How Is This Different From Regular AI Video Generators?

Most AI video tools you've seen — Runway, Kling, Pika, Sora — are text-to-video or image-to-video generators. They're good at creating short, cinematic clips, but they don't give you precise control over camera movement, and they struggle with consistency over longer durations.

SANA-WM is a world model. The difference:

Feature	Standard AI Video (Runway, Kling)	SANA-WM World Model
Duration	3–10 seconds typically	Up to 60 seconds
Camera control	Limited or none	Full 6-DoF trajectory
Input	Text prompt or image	Image + camera path
Output quality	High (polished)	720p, high-fidelity
Cost to try	Subscription required	Free, open-source
GPU requirement	Cloud-only	Single H100 or RTX 5090

6-DoF means six degrees of freedom: the camera can move forward/backward, left/right, up/down, and rotate on three axes — pitch, yaw, and roll. This is the kind of precise camera control you'd expect from a game engine or a VFX suite, now available in an open-source AI model.

What Does "World Model" Mean for Beginners?

A world model is an AI that builds an internal representation of 3D space — it understands depth, physics, and spatial relationships — and then generates what the camera would see as it moves through that space.

Think of it this way: instead of painting one picture after another, SANA-WM imagines the room and then shows you what you'd see if you walked through it.

This is what makes it useful for:

3D scene exploration — fly through an environment from a single photo
Virtual cinematic shots — pan, dolly, orbit, push-in, pull-out
Game asset previews — visualize how a concept art piece looks from different angles
AI film production — create establishing shots or environment fly-throughs without a camera crew

The Hardware Reality

This is the part beginners need to know upfront.

What you need to run SANA-WM:

Minimum for base model: A single H100 GPU (80GB VRAM)
Distilled variant: Runs on an RTX 5090 with NVFP4 quantization — generates a 60-second 720p video in about 34 seconds

The H100 requirement puts this out of reach for most consumer setups today. The RTX 5090 distilled variant is more accessible, but still not cheap hardware.

What this means in practice:

If you have a high-end consumer GPU (RTX 4090, RTX 5080, RTX 5090), you may be able to run the quantized/distilled variant. If you're on a mid-range GPU, cloud inference via Hugging Face Spaces or Google Colab (A100/H100 tier) is the practical way to experiment.

If you're not ready to run this locally, the guide to checking your VRAM for AI will help you understand what your GPU can handle.

What Makes SANA-WM Technically Impressive

For readers who want the deeper technical picture (non-devs can skip to the next section):

SANA-WM solves two core problems that limited previous open-source world models:

1. Long video generation without running out of memory

Most transformer-based video models hit memory limits past ~10 seconds. SANA-WM uses Hybrid Linear Attention — a combination of frame-wise Gated DeltaNet and periodic softmax attention. This lets the model hold a coherent world state for a full minute without standard attention memory costs exploding.

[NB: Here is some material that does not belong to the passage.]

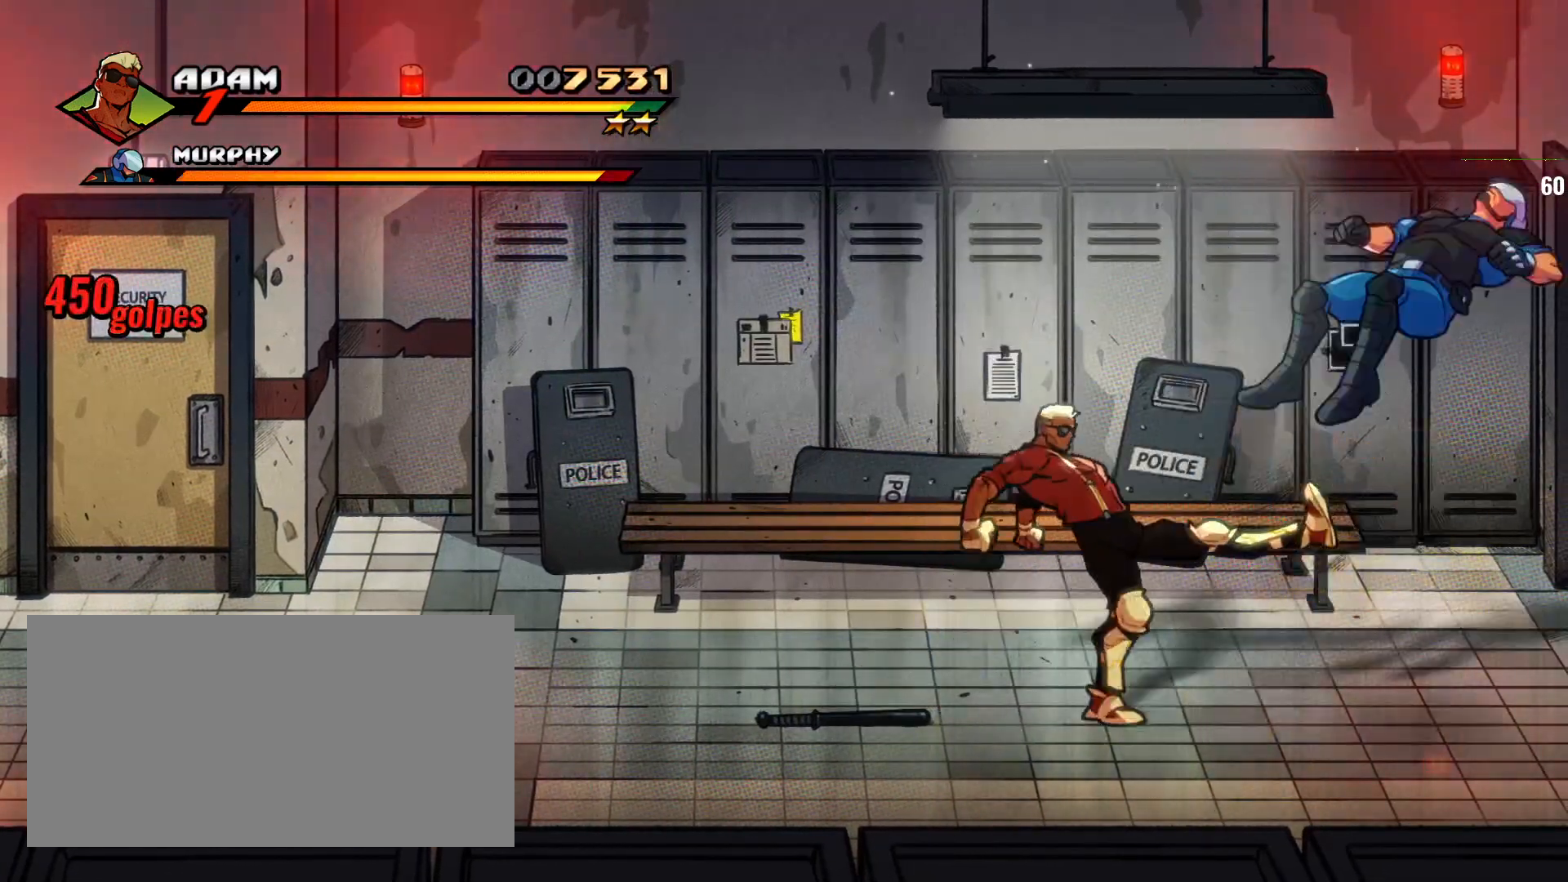
{"dt_ms": 500, "buttons": [], "left_stick": "center", "events": [[267, "left_stick", "left"], [367, "left_stick", "center"]]}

2. Precise camera control without expensive annotation

Getting precise 6-DoF camera data from public video is hard — most videos don't come with metadata about how the camera moved. NVIDIA built a custom annotation pipeline that extracts metric-scale camera poses from raw public video clips, giving SANA-WM high-quality training data without requiring a proprietary dataset.

There's also a two-stage pipeline: the base 2.6B model generates the long rollout, and a separate 17B long-video refiner sharpens texture, motion, and consistency in the final output.

How to Try SANA-WM

The model and code are open-source. Here's how to get started:

Option 1: Official GitHub + Hugging Face

The project page is at nvlabs.github.io/Sana/WM/. The code and model weights will be available on GitHub (NVIDIA's NVlabs organization) and on Hugging Face. Follow the repository for the inference script — NVIDIA typically provides a straightforward gradio demo for their open-source models.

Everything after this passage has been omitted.